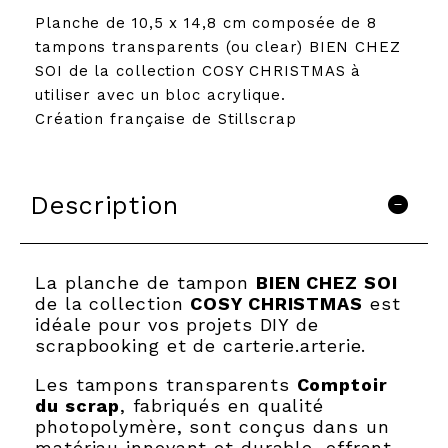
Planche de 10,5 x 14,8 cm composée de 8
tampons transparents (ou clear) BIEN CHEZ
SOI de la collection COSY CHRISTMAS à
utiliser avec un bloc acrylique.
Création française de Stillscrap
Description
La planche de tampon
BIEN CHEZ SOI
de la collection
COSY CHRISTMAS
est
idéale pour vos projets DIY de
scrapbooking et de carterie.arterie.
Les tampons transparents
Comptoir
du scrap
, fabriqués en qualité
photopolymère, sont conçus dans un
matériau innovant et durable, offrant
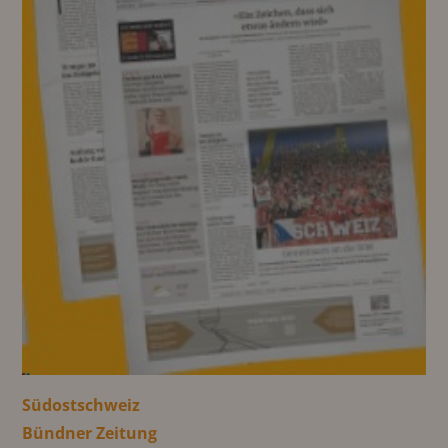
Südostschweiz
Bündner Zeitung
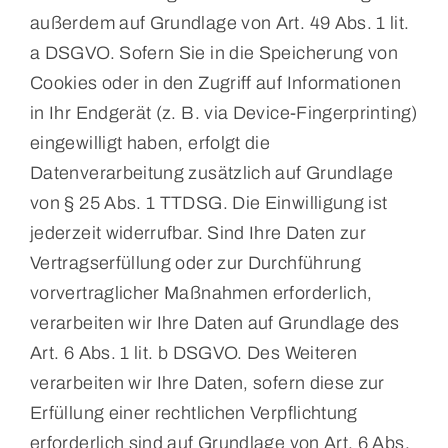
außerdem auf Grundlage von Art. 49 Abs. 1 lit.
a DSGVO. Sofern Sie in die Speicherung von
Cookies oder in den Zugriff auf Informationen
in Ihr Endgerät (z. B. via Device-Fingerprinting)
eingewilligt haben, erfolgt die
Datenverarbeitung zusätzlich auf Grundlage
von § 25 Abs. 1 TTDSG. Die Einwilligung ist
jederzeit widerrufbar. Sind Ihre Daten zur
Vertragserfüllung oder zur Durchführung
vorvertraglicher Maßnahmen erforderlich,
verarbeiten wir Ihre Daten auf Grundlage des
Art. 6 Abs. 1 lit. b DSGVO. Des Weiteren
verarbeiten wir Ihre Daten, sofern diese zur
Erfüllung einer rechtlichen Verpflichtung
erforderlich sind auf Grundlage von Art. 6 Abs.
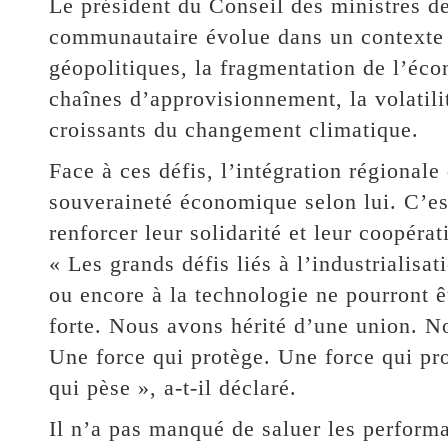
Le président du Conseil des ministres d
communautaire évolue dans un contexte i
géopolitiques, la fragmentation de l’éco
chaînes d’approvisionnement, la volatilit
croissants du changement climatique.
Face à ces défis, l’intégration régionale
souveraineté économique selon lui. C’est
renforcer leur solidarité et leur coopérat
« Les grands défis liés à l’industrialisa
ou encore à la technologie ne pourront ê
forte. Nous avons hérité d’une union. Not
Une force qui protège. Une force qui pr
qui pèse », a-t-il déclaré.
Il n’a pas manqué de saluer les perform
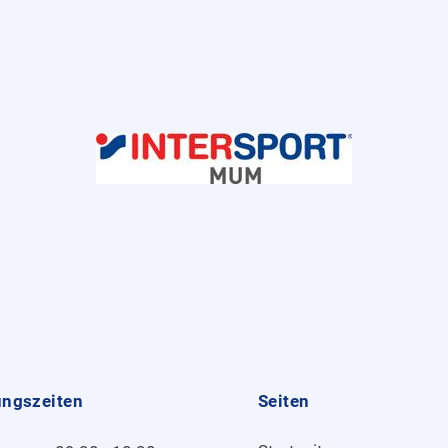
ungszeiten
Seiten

○ ○ ○

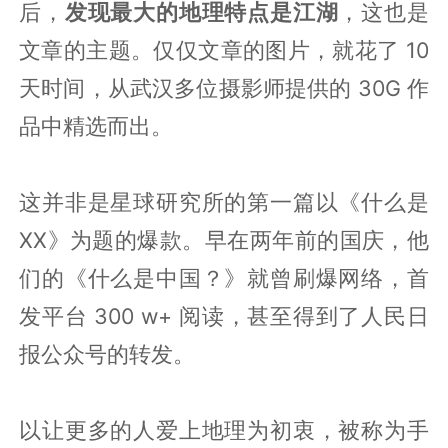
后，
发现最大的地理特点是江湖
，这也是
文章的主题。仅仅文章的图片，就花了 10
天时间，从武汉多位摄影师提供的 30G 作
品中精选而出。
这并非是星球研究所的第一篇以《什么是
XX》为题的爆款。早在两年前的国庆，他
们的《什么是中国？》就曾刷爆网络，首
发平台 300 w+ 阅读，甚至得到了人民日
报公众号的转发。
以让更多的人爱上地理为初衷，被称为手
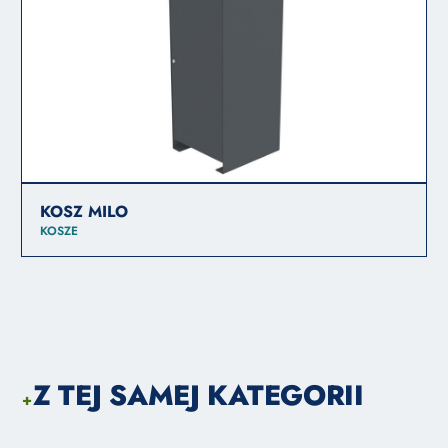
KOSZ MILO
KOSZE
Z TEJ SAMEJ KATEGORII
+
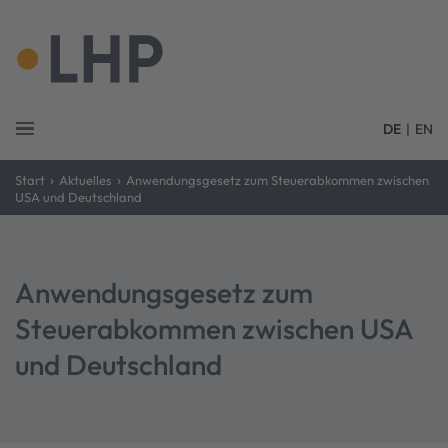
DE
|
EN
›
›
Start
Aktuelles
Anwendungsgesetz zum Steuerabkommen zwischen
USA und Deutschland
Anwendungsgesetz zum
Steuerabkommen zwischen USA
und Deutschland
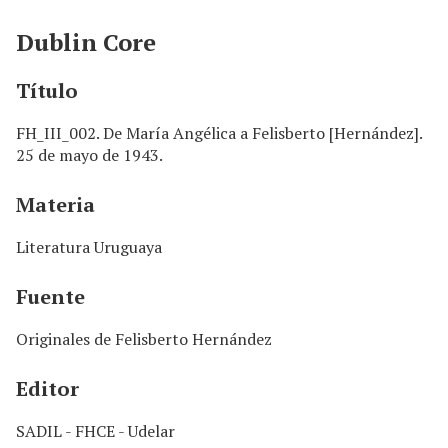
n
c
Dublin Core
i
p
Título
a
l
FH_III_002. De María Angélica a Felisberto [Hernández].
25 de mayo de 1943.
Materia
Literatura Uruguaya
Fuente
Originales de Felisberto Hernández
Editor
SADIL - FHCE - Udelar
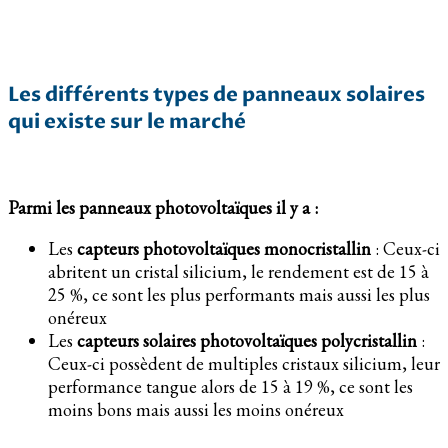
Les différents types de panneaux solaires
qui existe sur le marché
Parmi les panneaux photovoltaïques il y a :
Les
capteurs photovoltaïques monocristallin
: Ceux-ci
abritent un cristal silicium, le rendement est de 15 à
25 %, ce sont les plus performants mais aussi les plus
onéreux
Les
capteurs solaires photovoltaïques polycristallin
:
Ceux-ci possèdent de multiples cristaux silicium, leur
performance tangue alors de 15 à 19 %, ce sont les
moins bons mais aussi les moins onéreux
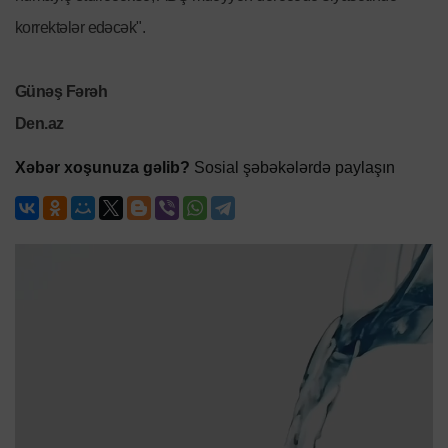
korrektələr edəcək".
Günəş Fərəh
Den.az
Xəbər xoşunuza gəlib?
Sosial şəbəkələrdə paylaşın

○ ○ ○

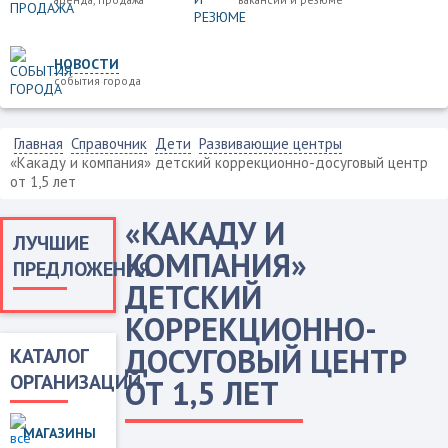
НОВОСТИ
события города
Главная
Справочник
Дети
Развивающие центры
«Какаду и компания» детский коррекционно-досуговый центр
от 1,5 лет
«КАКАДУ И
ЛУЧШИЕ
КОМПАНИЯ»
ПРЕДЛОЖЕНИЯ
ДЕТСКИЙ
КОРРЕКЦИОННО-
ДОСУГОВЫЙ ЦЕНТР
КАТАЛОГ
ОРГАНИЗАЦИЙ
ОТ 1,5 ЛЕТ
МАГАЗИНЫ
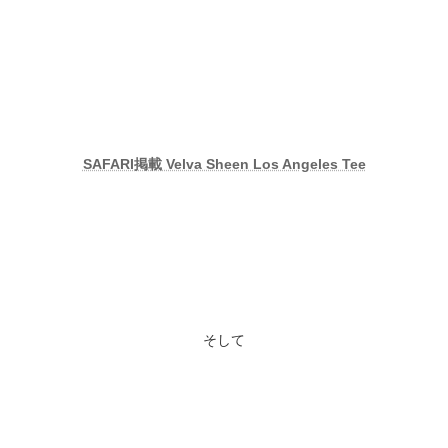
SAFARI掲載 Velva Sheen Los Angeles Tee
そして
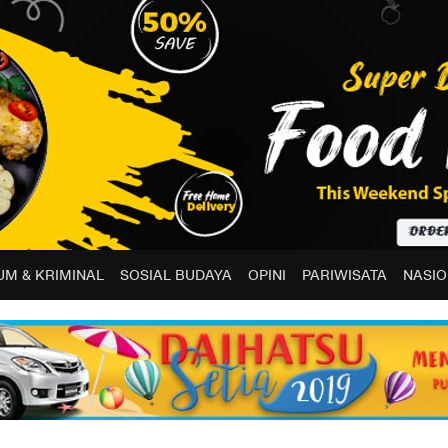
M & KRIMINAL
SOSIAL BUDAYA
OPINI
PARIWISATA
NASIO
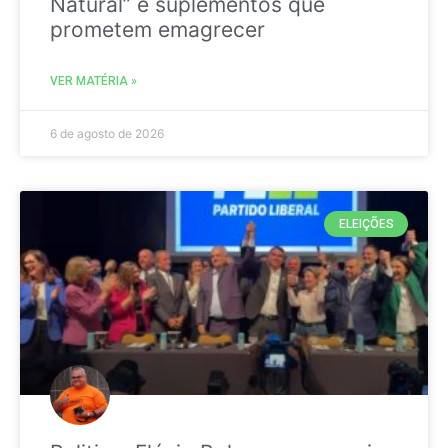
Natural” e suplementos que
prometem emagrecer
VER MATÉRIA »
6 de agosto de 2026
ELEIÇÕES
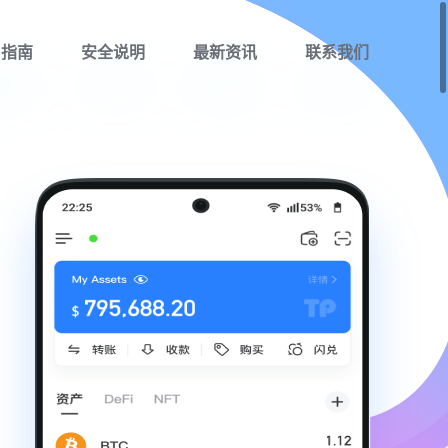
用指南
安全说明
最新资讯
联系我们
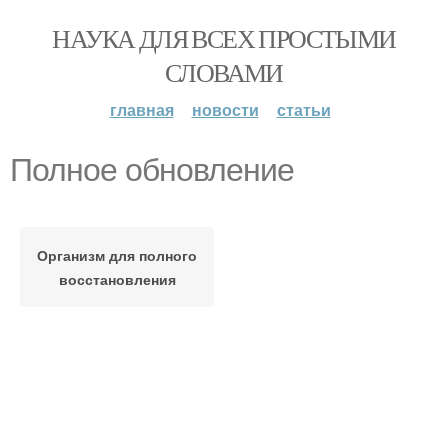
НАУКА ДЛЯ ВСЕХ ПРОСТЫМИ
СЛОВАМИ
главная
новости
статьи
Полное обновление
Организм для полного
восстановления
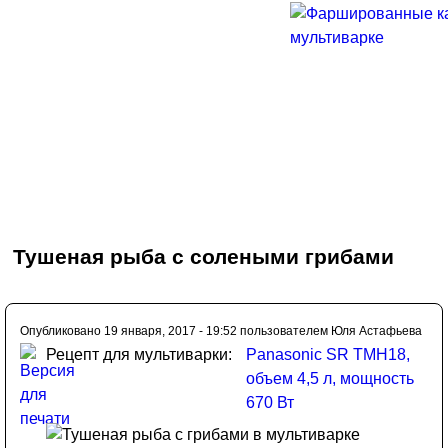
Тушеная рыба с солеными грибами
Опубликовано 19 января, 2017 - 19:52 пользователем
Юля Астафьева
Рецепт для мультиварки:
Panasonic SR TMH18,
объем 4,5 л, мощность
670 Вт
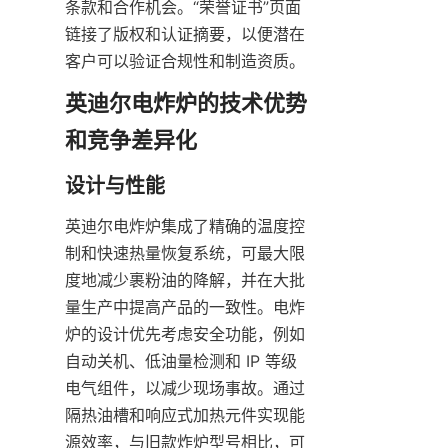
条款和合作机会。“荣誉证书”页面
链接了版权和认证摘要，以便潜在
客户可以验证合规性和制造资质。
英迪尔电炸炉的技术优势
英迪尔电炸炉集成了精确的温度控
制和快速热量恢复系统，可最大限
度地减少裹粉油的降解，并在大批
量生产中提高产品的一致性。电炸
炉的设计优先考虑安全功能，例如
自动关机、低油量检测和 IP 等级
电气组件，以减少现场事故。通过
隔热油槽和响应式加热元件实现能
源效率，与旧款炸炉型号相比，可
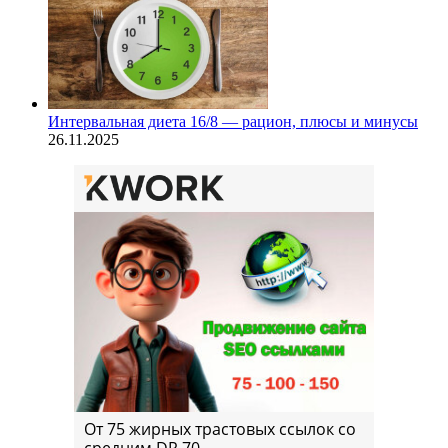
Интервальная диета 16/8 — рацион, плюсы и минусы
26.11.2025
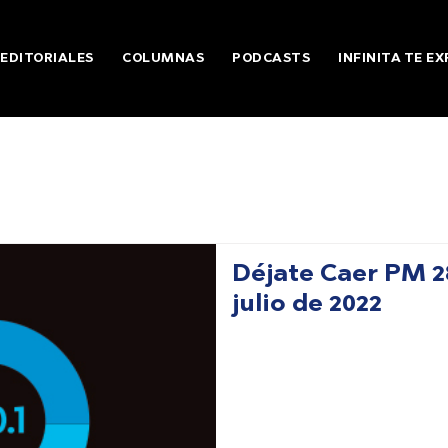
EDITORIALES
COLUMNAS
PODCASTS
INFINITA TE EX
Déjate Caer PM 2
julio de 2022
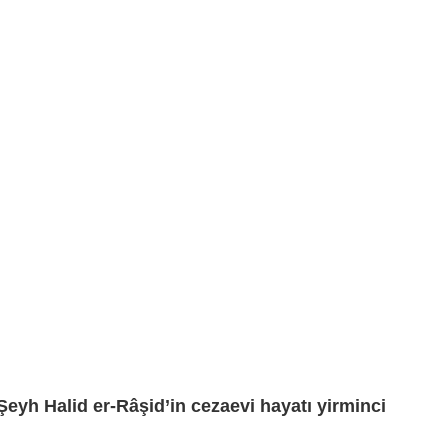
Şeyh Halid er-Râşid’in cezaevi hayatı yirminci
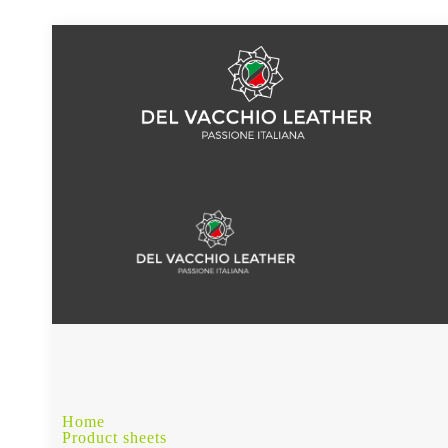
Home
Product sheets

○ ○ ○

Could you return all lines from the records that include the word "défis"?

Face à ces défis, l’intégration régionale
« Les grands défis liés à l’industrialisa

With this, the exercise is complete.